Extracted page text data
────

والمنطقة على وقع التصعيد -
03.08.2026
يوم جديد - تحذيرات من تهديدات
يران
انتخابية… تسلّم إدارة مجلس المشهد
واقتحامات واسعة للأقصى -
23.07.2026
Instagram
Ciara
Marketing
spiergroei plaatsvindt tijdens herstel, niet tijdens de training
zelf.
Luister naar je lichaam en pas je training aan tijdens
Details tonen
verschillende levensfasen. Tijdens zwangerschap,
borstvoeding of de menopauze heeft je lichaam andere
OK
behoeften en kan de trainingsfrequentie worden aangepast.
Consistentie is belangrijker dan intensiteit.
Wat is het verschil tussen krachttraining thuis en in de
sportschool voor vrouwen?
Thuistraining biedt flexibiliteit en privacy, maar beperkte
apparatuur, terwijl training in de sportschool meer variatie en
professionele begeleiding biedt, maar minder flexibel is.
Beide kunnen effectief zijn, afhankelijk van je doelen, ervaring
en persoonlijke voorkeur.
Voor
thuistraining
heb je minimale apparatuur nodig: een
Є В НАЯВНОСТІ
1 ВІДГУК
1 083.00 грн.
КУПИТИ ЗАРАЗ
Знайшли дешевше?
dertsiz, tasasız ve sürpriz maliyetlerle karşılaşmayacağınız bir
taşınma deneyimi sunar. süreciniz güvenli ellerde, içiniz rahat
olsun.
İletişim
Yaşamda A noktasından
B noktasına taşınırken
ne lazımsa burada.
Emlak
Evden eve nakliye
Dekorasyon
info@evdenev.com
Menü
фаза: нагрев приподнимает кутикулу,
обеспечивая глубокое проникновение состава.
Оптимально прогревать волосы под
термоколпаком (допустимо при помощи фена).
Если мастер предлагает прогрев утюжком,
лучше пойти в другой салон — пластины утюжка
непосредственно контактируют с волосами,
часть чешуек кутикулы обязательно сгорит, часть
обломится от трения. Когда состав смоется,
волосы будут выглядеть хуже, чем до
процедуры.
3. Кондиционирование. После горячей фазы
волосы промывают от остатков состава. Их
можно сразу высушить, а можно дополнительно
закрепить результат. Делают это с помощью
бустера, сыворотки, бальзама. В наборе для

────

■ Task statement ■
Could you update the entries above so that each "sportschool" reads "fitnessclub", with everything else left unchanged?

■ Exercise answer ■
والمنطقة على وقع التصعيد -
03.08.2026
يوم جديد - تحذيرات من تهديدات
يران
انتخابية… تسلّم إدارة مجلس المشهد
واقتحامات واسعة للأقصى -
23.07.2026
Instagram
Ciara
Marketing
spiergroei plaatsvindt tijdens herstel, niet tijdens de training
zelf.
Luister naar je lichaam en pas je training aan tijdens
Details tonen
verschillende levensfasen. Tijdens zwangerschap,
borstvoeding of de menopauze heeft je lichaam andere
OK
behoeften en kan de trainingsfrequentie worden aangepast.
Consistentie is belangrijker dan intensiteit.
Wat is het verschil tussen krachttraining thuis en in de
fitnessclub voor vrouwen?
Thuistraining biedt flexibiliteit en privacy, maar beperkte
apparatuur, terwijl training in de fitnessclub meer variatie en
professionele begeleiding biedt, maar minder flexibel is.
Beide kunnen effectief zijn, afhankelijk van je doelen, ervaring
en persoonlijke voorkeur.
Voor
thuistraining
heb je minimale apparatuur nodig: een
Є В НАЯВНОСТІ
1 ВІДГУК
1 083.00 грн.
КУПИТИ ЗАРАЗ
Знайшли дешевше?
dertsiz, tasasız ve sürpriz maliyetlerle karşılaşmayacağınız bir
taşınma deneyimi sunar. süreciniz güvenli ellerde, içiniz rahat
olsun.
İletişim
Yaşamda A noktasından
B noktasına taşınırken
ne lazımsa burada.
Emlak
Evden eve nakliye
Dekorasyon
info@evdenev.com
Menü
фаза: нагрев приподнимает кутикулу,
обеспечивая глубокое проникновение состава.
Оптимально прогревать волосы под
термоколпаком (допустимо при помощи фена).
Если мастер предлагает прогрев утюжком,
лучше пойти в другой салон — пластины утюжка
непосредственно контактируют с волосами,
часть чешуек кутикулы обязательно сгорит, часть
обломится от трения. Когда состав смоется,
волосы будут выглядеть хуже, чем до
процедуры.
3. Кондиционирование. После горячей фазы
волосы промывают от остатков состава. Их
можно сразу высушить, а можно дополнительно
закрепить результат. Делают это с помощью
бустера, сыворотки, бальзама. В наборе для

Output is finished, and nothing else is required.